Надо возвращаться в часть, подале от городских соблазнов. Топать было порядочно. Ни трамваев, ни автобусов. Одни рикши — человек, как лошадь, в оглоблях, и велорикши — человек крутит педали как на велосипеде, везет на тележке другого, рикши жилистые, тощие, оборванные, седоки тучные, в богатой одежде. Понятно, этот негуманный способ передвижения нам не подходит. Но опять загвоздка: какой-то солдат, сбив на затылок пилотку, развалясь, подкручивая усики, ехал на велорикше. Мы остановили его, выволокли, популярно объяснили: человеку на человеке ездить негоже, тем более советскому воину. Солдат сперва петушился, потом говорил, что понимает, просто решил попробовать.
— Еще попробуешь — накостыляем по шее, — пообещал Толя Кулагин.
— Попадешь на парткомиссию, — пообещал парторг Микола Симоненко, для которого не было ничего страшнее, чем партийная комиссия.
Солдат краснел, бледнел, мялся. Наконец отпустили его с миром. А город шумел, гомонил, китайцы приветственно махали нам руками и шляпами, кричали «Шанго!» и «Вансуй!», на перекрестке мелькнул самодельный портрет Сталина — облик вождя был здорово искажен, и я подумал, что у нас бы за это не погладили по головке. Во всяком случае, Федя Трушин учинил бы разнос. Хотя, скажем, усы очень похожи.
И вдруг я обратил внимание: клены-то в сквере — с темной листвой. Микола Симоненко объяснил мне: черный клен, есть такая порода. Будто закоптило клены дымом, волочившимся над городом от взорванных хранилищ с горючим. Черные свиньи, черные березы, которых я прежде не видал. И теперь вот черные клены, тоже до того незнакомые. И это тревожит неясными и недобрыми предчувствиями. У нас цвет траура — черный, у китайцев — белый. Да при чем тут траур?
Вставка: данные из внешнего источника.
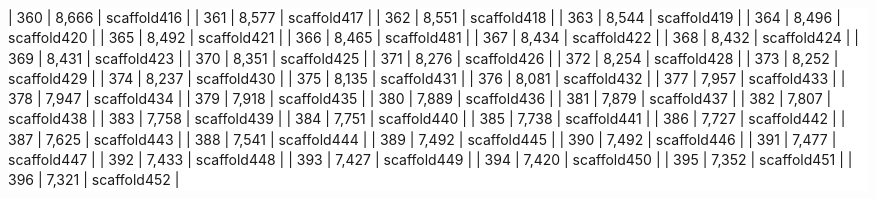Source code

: | 360 | 8,666       | scaffold416       |
| 361 | 8,577       | scaffold417       |
| 362 | 8,551       | scaffold418       |
| 363 | 8,544       | scaffold419       |
| 364 | 8,496       | scaffold420       |
| 365 | 8,492       | scaffold421       |
| 366 | 8,465       | scaffold481       |
| 367 | 8,434       | scaffold422       |
| 368 | 8,432       | scaffold424       |
| 369 | 8,431       | scaffold423       |
| 370 | 8,351       | scaffold425       |
| 371 | 8,276       | scaffold426       |
| 372 | 8,254       | scaffold428       |
| 373 | 8,252       | scaffold429       |
| 374 | 8,237       | scaffold430       |
| 375 | 8,135       | scaffold431       |
| 376 | 8,081       | scaffold432       |
| 377 | 7,957       | scaffold433       |
| 378 | 7,947       | scaffold434       |
| 379 | 7,918       | scaffold435       |
| 380 | 7,889       | scaffold436       |
| 381 | 7,879       | scaffold437       |
| 382 | 7,807       | scaffold438       |
| 383 | 7,758       | scaffold439       |
| 384 | 7,751       | scaffold440       |
| 385 | 7,738       | scaffold441       |
| 386 | 7,727       | scaffold442       |
| 387 | 7,625       | scaffold443       |
| 388 | 7,541       | scaffold444       |
| 389 | 7,492       | scaffold445       |
| 390 | 7,492       | scaffold446       |
| 391 | 7,477       | scaffold447       |
| 392 | 7,433       | scaffold448       |
| 393 | 7,427       | scaffold449       |
| 394 | 7,420       | scaffold450       |
| 395 | 7,352       | scaffold451       |
| 396 | 7,321       | scaffold452       |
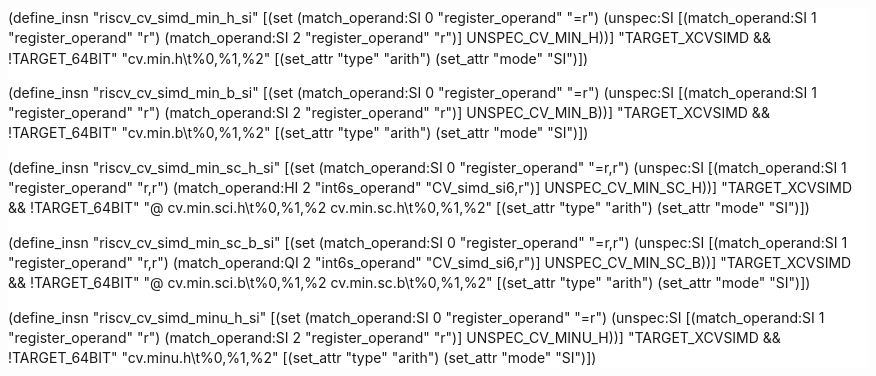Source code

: 
(define_insn "riscv_cv_simd_min_h_si"
	[(set (match_operand:SI 0 "register_operand" "=r")
		(unspec:SI [(match_operand:SI 1 "register_operand" "r")
		(match_operand:SI 2 "register_operand" "r")]
	UNSPEC_CV_MIN_H))]
	"TARGET_XCVSIMD && !TARGET_64BIT"
	"cv.min.h\t%0,%1,%2"
	[(set_attr "type" "arith")
	(set_attr "mode" "SI")])


(define_insn "riscv_cv_simd_min_b_si"
	[(set (match_operand:SI 0 "register_operand" "=r")
		(unspec:SI [(match_operand:SI 1 "register_operand" "r")
		(match_operand:SI 2 "register_operand" "r")]
	UNSPEC_CV_MIN_B))]
	"TARGET_XCVSIMD && !TARGET_64BIT"
	"cv.min.b\t%0,%1,%2"
	[(set_attr "type" "arith")
	(set_attr "mode" "SI")])


(define_insn "riscv_cv_simd_min_sc_h_si"
	[(set (match_operand:SI 0 "register_operand" "=r,r")
		(unspec:SI [(match_operand:SI 1 "register_operand" "r,r")
		(match_operand:HI 2 "int6s_operand" "CV_simd_si6,r")]
	UNSPEC_CV_MIN_SC_H))]
	"TARGET_XCVSIMD && !TARGET_64BIT"
	"@
	 cv.min.sci.h\t%0,%1,%2
	 cv.min.sc.h\t%0,%1,%2"
	[(set_attr "type" "arith")
	(set_attr "mode" "SI")])


(define_insn "riscv_cv_simd_min_sc_b_si"
	[(set (match_operand:SI 0 "register_operand" "=r,r")
		(unspec:SI [(match_operand:SI 1 "register_operand" "r,r")
		(match_operand:QI 2 "int6s_operand" "CV_simd_si6,r")]
	UNSPEC_CV_MIN_SC_B))]
	"TARGET_XCVSIMD && !TARGET_64BIT"
	"@
	 cv.min.sci.b\t%0,%1,%2
	 cv.min.sc.b\t%0,%1,%2"
	[(set_attr "type" "arith")
	(set_attr "mode" "SI")])


(define_insn "riscv_cv_simd_minu_h_si"
	[(set (match_operand:SI 0 "register_operand" "=r")
		(unspec:SI [(match_operand:SI 1 "register_operand" "r")
		(match_operand:SI 2 "register_operand" "r")]
	UNSPEC_CV_MINU_H))]
	"TARGET_XCVSIMD && !TARGET_64BIT"
	"cv.minu.h\t%0,%1,%2"
	[(set_attr "type" "arith")
	(set_attr "mode" "SI")])
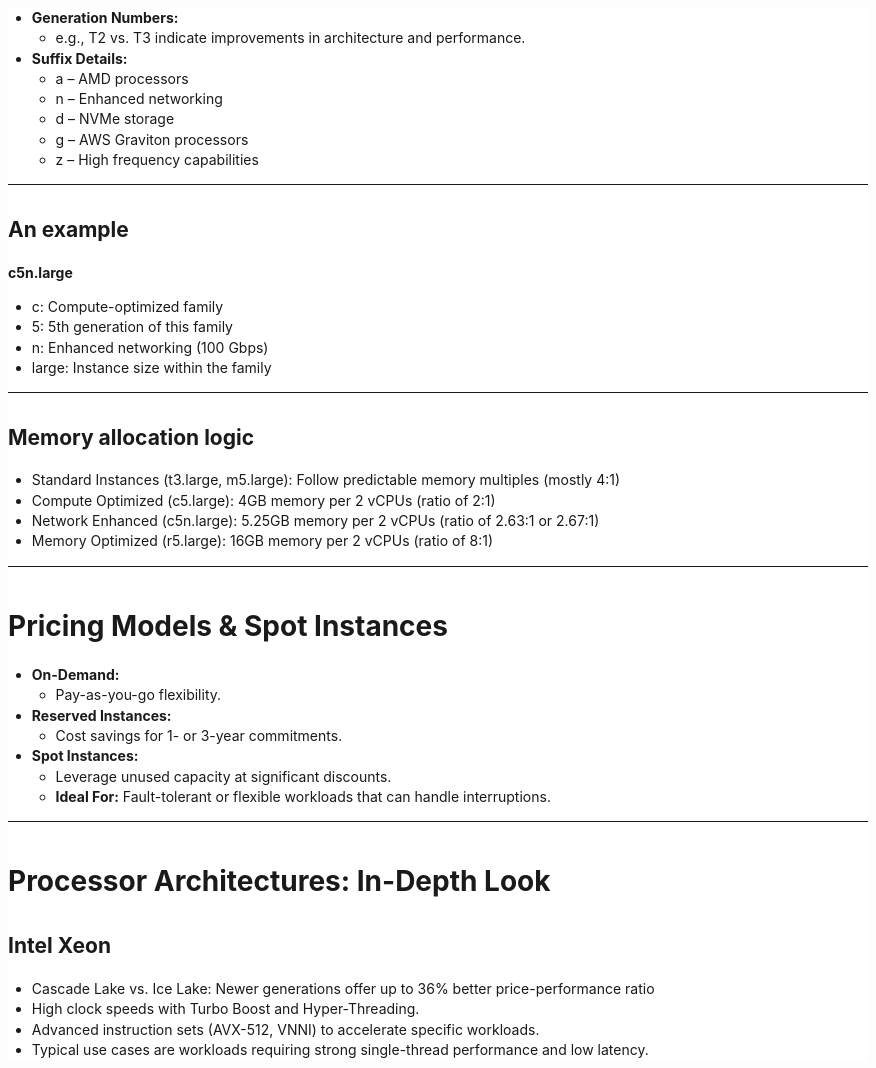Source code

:
- **Generation Numbers:**  
  - e.g., T2 vs. T3 indicate improvements in architecture and performance.
- **Suffix Details:**  
  - a – AMD processors
  - n – Enhanced networking
  - d – NVMe storage
  - g – AWS Graviton processors
  - z – High frequency capabilities

---

## An example

**c5n.large**

- c: Compute-optimized family
- 5: 5th generation of this family
- n: Enhanced networking (100 Gbps)
- large: Instance size within the family

---

## Memory allocation logic

- Standard Instances (t3.large, m5.large): Follow predictable memory multiples (mostly 4:1)
- Compute Optimized (c5.large): 4GB memory per 2 vCPUs (ratio of 2:1)
- Network Enhanced (c5n.large): 5.25GB memory per 2 vCPUs (ratio of 2.63:1 or 2.67:1)
- Memory Optimized (r5.large): 16GB memory per 2 vCPUs (ratio of 8:1)

---

# Pricing Models & Spot Instances

- **On-Demand:**  
  - Pay-as-you-go flexibility.
- **Reserved Instances:**  
  - Cost savings for 1- or 3-year commitments.
- **Spot Instances:**  
  - Leverage unused capacity at significant discounts.
  - **Ideal For:** Fault-tolerant or flexible workloads that can handle interruptions.

---

# Processor Architectures: In-Depth Look

## Intel Xeon
  - Cascade Lake vs. Ice Lake: Newer generations offer up to 36% better price-performance ratio
  - High clock speeds with Turbo Boost and Hyper-Threading.
  - Advanced instruction sets (AVX-512, VNNI) to accelerate specific workloads.
  - Typical use cases are workloads requiring strong single-thread performance and low latency.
А черный клен под дуновением жаркого, пыльного ветра шевелил ветвями, загадочно шелестел листьями в набрякших прожилках...
Покинули город и вновь втянулись в каменистые ущелья. Горы были все ниже и ниже. Мы спускались! Вот-вот выйдем на Центральную равнину. Мы шли на острие удара, но кое-где нас опережали подвижные отряды 6-й гвардейской танковой армии: за лавиной этих прославленных тридцатьчетверок было трудно угнаться, и мы, бывало, приходили на место уже после прихода туда танкистов генерал-полковника Кравченко. А ведь думали: будем первыми! Но кое-куда мы действительно приходили первыми.
В эту казачью станицу мы вошли под вечер, на ночлег.
Беленые хаты под камышовыми крышами — чистенькие, уютненькие — утопали в яблоневых, вишневых, сливовых садах. Станицу полукругом охватывала речка, полноводная, видать, рыбная, с заливными лугами по пологим берегам. Взбитая копытами, золотилась в закатных лучах — наконец-то узрели живое солнышко! — пыль, смешивалась с наползавшим от речной поймы надлуговым туманом. Мычали коровы, блеяли овцы, ржали лошади — мирные эти звуки настраивали на благодушие. Но мы вступали в станицу с чувством настороженности. Рассчитывали на враждебность: станица русская — бывшие белогвардейцы, семеновцы, люто боровшиеся против Советской власти, ушедшие за кордон, несмирившиеся.